Ob beim Anbau oder beim Verbrauch, die Zahlen sprechen eine klare Sprache: Neue Wettbewerber kommen auf den Markt, China baut inzwischen auf größerer Fläche Reben an als die Winzer in Burgund und Co. Was das Volumen der Weinproduktion anlangt, konnte Italien in diesem Jahr knapp an Frankreich vorbeiziehen.
Selbst beim nationalen Weinkonsum hat Frankreich den Spitzenplatz 2013 an die USA abgetreten. Was Gesundheitsexperten nicht bedauern: Statt wie einst 100 Liter trinkt jeder Franzose heute noch 42 Liter im Jahr. Eine kleine, schleichende Kulturrevolution.
Statt wie früher ein fester Bestandteil der Ernährung sei Wein auch für Franzosen zunehmen ein Genussmittel, sagt der Chef der Internationalen Organisation für Rebe und Wein, Jean-Marie Aurand. Das Weingeschäft werde immer internationaler.
Und der Trend ist längst nicht vorbei - im Gegenteil. Mit steigenden Temperaturen rechnen sich plötzlich ganz neue Anbieter von Großbritannien bis zur Ostseeregion Chancen aus.
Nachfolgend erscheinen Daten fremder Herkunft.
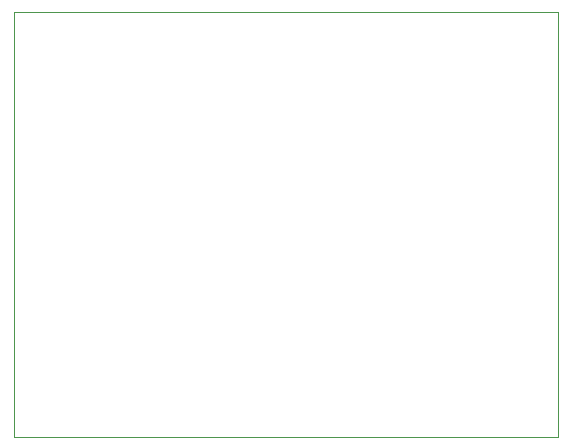
<source format=gm1>
%TF.GenerationSoftware,KiCad,Pcbnew,(6.0.2-0)*%
%TF.CreationDate,2022-04-12T18:59:20-07:00*%
%TF.ProjectId,bootstrap_exp,626f6f74-7374-4726-9170-5f6578702e6b,rev?*%
%TF.SameCoordinates,Original*%
%TF.FileFunction,Profile,NP*%
%FSLAX46Y46*%
G04 Gerber Fmt 4.6, Leading zero omitted, Abs format (unit mm)*
G04 Created by KiCad (PCBNEW (6.0.2-0)) date 2022-04-12 18:59:20*
%MOMM*%
%LPD*%
G01*
G04 APERTURE LIST*
%TA.AperFunction,Profile*%
%ADD10C,0.100000*%
%TD*%
G04 APERTURE END LIST*
D10*
X111620000Y-78520000D02*
X157620000Y-78520000D01*
X157620000Y-78520000D02*
X157620000Y-114520000D01*
X157620000Y-114520000D02*
X111620000Y-114520000D01*
X111620000Y-114520000D02*
X111620000Y-78520000D01*
M02*

</source>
Bordeaux in der Bredouille
Was dort Hoffnungen weckt, stellt ausgerechnet die traditionsreichen Châteaus um Bordeaux und die Winzer im Burgund vor neue Herausforderungen.
"Wenn man nichts ändert, wird das Klima von Bordeaux 2050 so sein wie heute in Sevilla, und der Bordeaux-Wein wird nur eine ferne Erinnerung sein", schreibt der ehemalige beigeordnete Minister in einem Buch über die anstehende Klimakonferenz von Paris.
"Der südliche Teil Frankreichs ist mittelfristig echt bedroht", warnt der Autor Yves Leer. Er erzählt in einem Interview mit dem Fachmagazin "La Revue du vin de France", dass die ersten Effekte schon heute sichtbar seien:
Die Trauben werden früher geerntet, der Alkoholgehalt des Weins steigt, das hat Auswirkungen auf den Geschmack. "Wir haben Unwetter, manchmal sehr heftig und sehr plötzlich, die wir vorher nicht hatten", sagte Arnaud d'Arfeuille, Winzer aus Saint-Émilion, dem Sender RMC.
"Wir können uns anpassen"
Vor zwei Jahren prognostizierte eine amerikanische Studie Frankreich einen deutlichen Rückgang der Weinanbaufläche - allerdings zweifelten andere Experten schnell an den Annahmen. Der Forschungsdirektor des nationalen Agrarforschungs-Instituts Inra, Jean-Marc Touzard, betonte, dass Winzer sich technisch anpassen könnten - und nicht zuletzt durch höhere Lagen, um der Hitze auszuweichen.
Allerdings: "Wenn der Verbraucher will, dass ein Bordeaux das bleibt, was ein Bordeaux heute ist, dann ist das eine weitere Herausforderung", sagte er dem Magazin "Paris Match". Er meint deshalb: Wer den Wein liebt, sollte auf einen Erfolg der Klimakonferenz hoffen.
Aurand von der Internationalen Organisation für Rebe und Wein betont, dass die Reben sehr anpassungsfähig seien - schließlich würde auch in sehr trockenen Regionen Wein produziert.
Experten verweisen zudem darauf, dass Frankreichs Weinerzeuger auf eine lange Erfahrung zurückgreifen können, um mit den künftigen Entwicklungen klarzukommen - Alarmismus sei deshalb Fehl am Platz. Und schließlich haben die französischen Winzer nach wie vor einen Ruf zu verteidigen - Wein und Spirituosen stehen in Frankreichs Exportbilanz an dritter Stelle.